For reference, the Zulip thread is AVX10 target feature (re) organization

Alternatives

  • As suggested by @Amanieu, we can add avx256f target-features, which LLVM interprets as only avx512f and the current semantic of avx512f can be preserved (See in Zulip). The possible counter-arguments will be too many target features (AVX512 already has 14, this would mean 14 more)

Mentors or Reviewers

If you have a reviewer or mentor in mind for this work, mention them here. You can put your own name here if you are planning to mentor the work.

Process

The main points of the Major Change Process are as follows:

  • [x] File an issue describing the proposal.
  • [ ] A compiler team member or contributor who is knowledgeable in the area can second by writing @rustbot second.
    • Finding a "second" suffices for internal changes. If however, you are proposing a new public-facing feature, such as a -C flag, then full team check-off is required.
    • Compiler team members can initiate a check-off via @rfcbot fcp merge on either the MCP or the PR.
  • [ ] Once an MCP is seconded, the Final Comment Period begins. If no objections are raised after 10 days, the MCP is considered approved.
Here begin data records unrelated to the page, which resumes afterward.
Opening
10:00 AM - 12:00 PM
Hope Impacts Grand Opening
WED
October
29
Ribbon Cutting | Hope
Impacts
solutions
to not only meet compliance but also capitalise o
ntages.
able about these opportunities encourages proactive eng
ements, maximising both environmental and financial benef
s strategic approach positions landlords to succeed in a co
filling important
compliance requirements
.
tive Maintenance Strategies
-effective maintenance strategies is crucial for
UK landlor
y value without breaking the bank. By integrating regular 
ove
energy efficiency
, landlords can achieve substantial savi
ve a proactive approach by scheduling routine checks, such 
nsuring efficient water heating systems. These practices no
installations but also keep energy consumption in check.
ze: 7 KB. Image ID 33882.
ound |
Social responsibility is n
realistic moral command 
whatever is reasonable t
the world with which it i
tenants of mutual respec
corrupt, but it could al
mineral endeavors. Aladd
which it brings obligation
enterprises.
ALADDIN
You can read more about Major Change Proposals on forge.

Comments

This issue is not meant to be used for technical discussion. There is a Zulip stream for that. Use this issue to leave procedural comments, such as volunteering to review, indicating that you second the proposal (or third, etc), or raising a concern that you would like to be addressed.
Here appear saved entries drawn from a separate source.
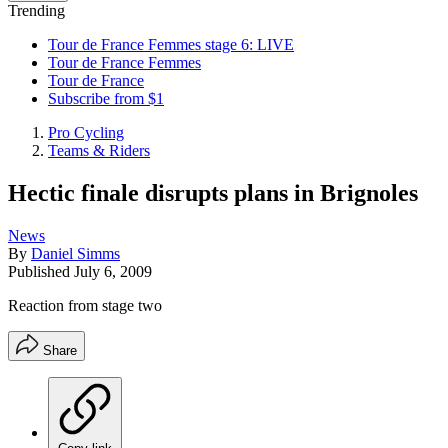
Trending
Tour de France Femmes stage 6: LIVE
Tour de France Femmes
Tour de France
Subscribe from $1
Pro Cycling
Teams & Riders
Hectic finale disrupts plans in Brignoles
News
By
Daniel Simms
Published
July 6, 2009
Reaction from stage two
Share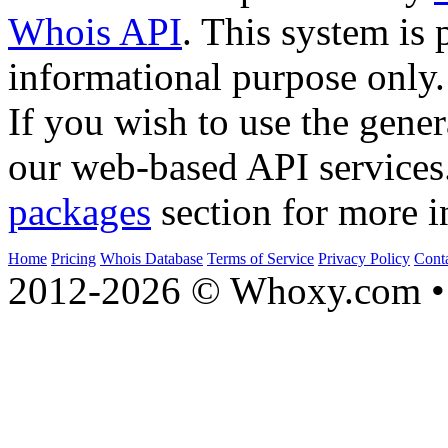
Whois API
. This system is 
informational purpose only.
If you wish to use the gener
our web-based API services
packages
section for more i
Home
Pricing
Whois Database
Terms of Service
Privacy Policy
Cont
2012-2026 © Whoxy.com • 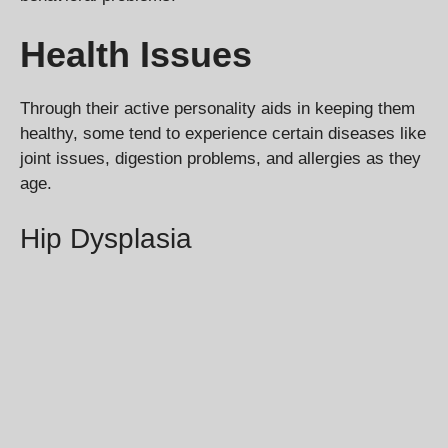
Health Issues
Through their active personality aids in keeping them
healthy, some tend to experience certain diseases like
joint issues, digestion problems, and allergies as they
age.
Hip Dysplasia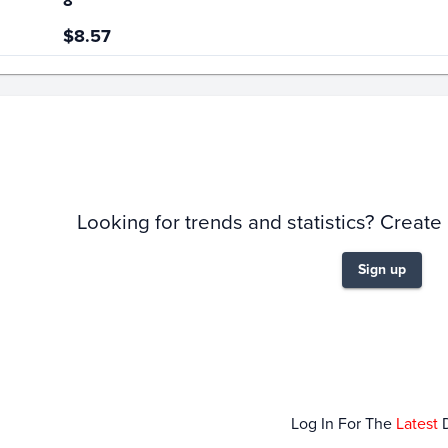
8
$8.57
story
6m
Looking for trends and statistics? Create
Sign up
Dec 14
Dec 21
Dec 28
Jan 0
Log In For The
Latest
sayantn avatar Sep 02 '24 05:09 sayantn

This issue is not meant to be used for technical discussion. There is a Zulip stream for that. Use this issue to leave procedural comments, such as volunteering to review, indicating that you second the proposal (or third, etc), or raising a concern that you would like to be addressed.
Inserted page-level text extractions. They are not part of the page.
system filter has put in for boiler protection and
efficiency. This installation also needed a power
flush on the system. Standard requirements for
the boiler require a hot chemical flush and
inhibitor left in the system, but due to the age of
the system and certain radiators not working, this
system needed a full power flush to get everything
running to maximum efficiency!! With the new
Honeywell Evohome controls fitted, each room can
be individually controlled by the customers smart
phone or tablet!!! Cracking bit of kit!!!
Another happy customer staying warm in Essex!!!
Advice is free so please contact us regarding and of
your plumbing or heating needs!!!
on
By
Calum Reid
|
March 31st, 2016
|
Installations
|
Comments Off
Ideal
Concerns or objections to the proposal should be discussed on Zulip and formally registered here by adding a comment with the following syntax:

@rustbot concern reason-for-concern 
<description of the concern> 

Concerns can be lifted with:

@rustbot resolve reason-for-concern 

See documentation at https://forge.rust-lang.org

cc @rust-lang/compiler @rust-lang/compiler-contributors

rustbot avatar Sep 02 '24 05:09 rustbot

@rfcbot concern design-around-naming-scheme

The discussion on Zulip seems to point to needing a wider and shared scheme for AVX targets. Possibly a compiler team design meeting after the MCP author drafts a document in RFC format.

apiraino avatar Dec 03 '24 11:12 apiraino

A design document was drafted by @sayantn https://hackmd.io/@sayantn/SJVe16F8ke

(as per comment on Zulip)

apiraino avatar Feb 28 '25 15:02 apiraino

Phoronix has a news that AVX10.x 256-bit is going away: https://www.phoronix.com/news/Intel-AVX10-Drops-256-Bit

It is my understanding that this would simplify the whole target feature issue, since AVX10.x would always support 512-bit vector length. And thus there wouldn't be the need for extra target features to distinguish between AVX10.x 256-bit and 512-bit.

Could you confirm?

GPSnoopy avatar Mar 19 '25 11:03 GPSnoopy

Due to Intel's new decision of dropping AVX10.N-256, this has been obsoleted.